Знатоки дворцовой жизни вещали вполголоса:

— Церковь протапливают пятые сутки.

— Крестить будет сам отец Феодор.

— Кто это? — шепотом просил Миша у отца.

— Духовник государыни, ее отец–исповедник протопресвитер Федор Дубянский, — ответил Ларион Матвеевич тоже шепотом.

— А крестною матерью будет сама государыня, — продолжали жужжать знатоки.

— А их римские величества? — допытывались любопытные, слышавшие о предложении Елизаветы Петровны графу Эстергази.

— Марию Терезию и супруга ее Франца будет представлять государыня.

— Идут, идут! — пронеслось по толпе, и все зашевелились, пытаясь получше разглядеть августейшую фамилию.

Кто перед тем стоял на цыпочках, постарался приподняться еще выше, кто вытягивал шею, вытянул еще сильнее, кто протискивался вперед, стал проталкиваться еще энергичнее. На лицах почти всех появилось жадное любопытство, сродни тому, когда сильно голодный человек глядит на обильную и вкусную пищу, ему недоступную, или же скряга с затаенным дыханием зрит недостижимые и оттого еще более желанные сокровища.

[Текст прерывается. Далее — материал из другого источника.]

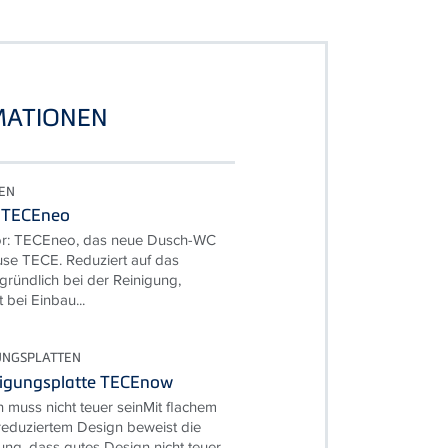
MATIONEN
EN
 TECEneo
vor: TECEneo, das neue Dusch-WC
se TECE. Reduziert auf das
 gründlich bei der Reinigung,
 bei Einbau...
UNGSPLATTEN
tigungsplatte TECEnow
 muss nicht teuer seinMit flachem
eduziertem Design beweist die
ung, dass gutes Design nicht teuer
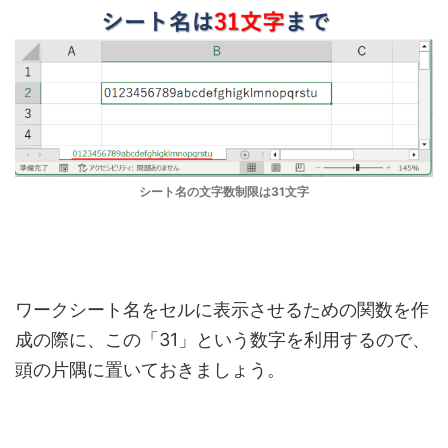
シート名の文字数制限は31文字
ワークシート名をセルに表示させるための関数を作
成の際に、この「31」という数字を利用するので、
頭の片隅に置いておきましょう。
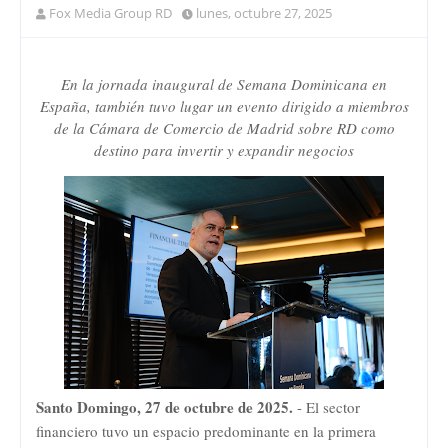
Fox Media Group RD
lunes, octubre 27, 2025
En la jornada inaugural de Semana Dominicana en
España, también tuvo lugar un evento dirigido a miembros
de la Cámara de Comercio de Madrid sobre RD como
destino para invertir y expandir negocios
Santo Domingo, 27 de octubre de 2025.
- El sector
financiero tuvo un espacio predominante en la primera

Впереди шла государыня. Она и в этой церемонии не уступила первого места своей невестке — главной виновнице нынешнего торжестве (как тут же все заметили, молодой матери и вообще–то не было на крестинах).

Миша увидел высокую красивую женщину, о внешности которой один из ее знаменитых современников — Андрей Тимофеевич Болотов — написал следующее: «Роста она была нарочито высокого и стан имела пропорциональный, вид благородный и величественный; лицо имела она круглое, белое и живое, прекрасные голубые глаза, маленький рот, алые губы, но несколько толстоватые длани, а руки прекрасные».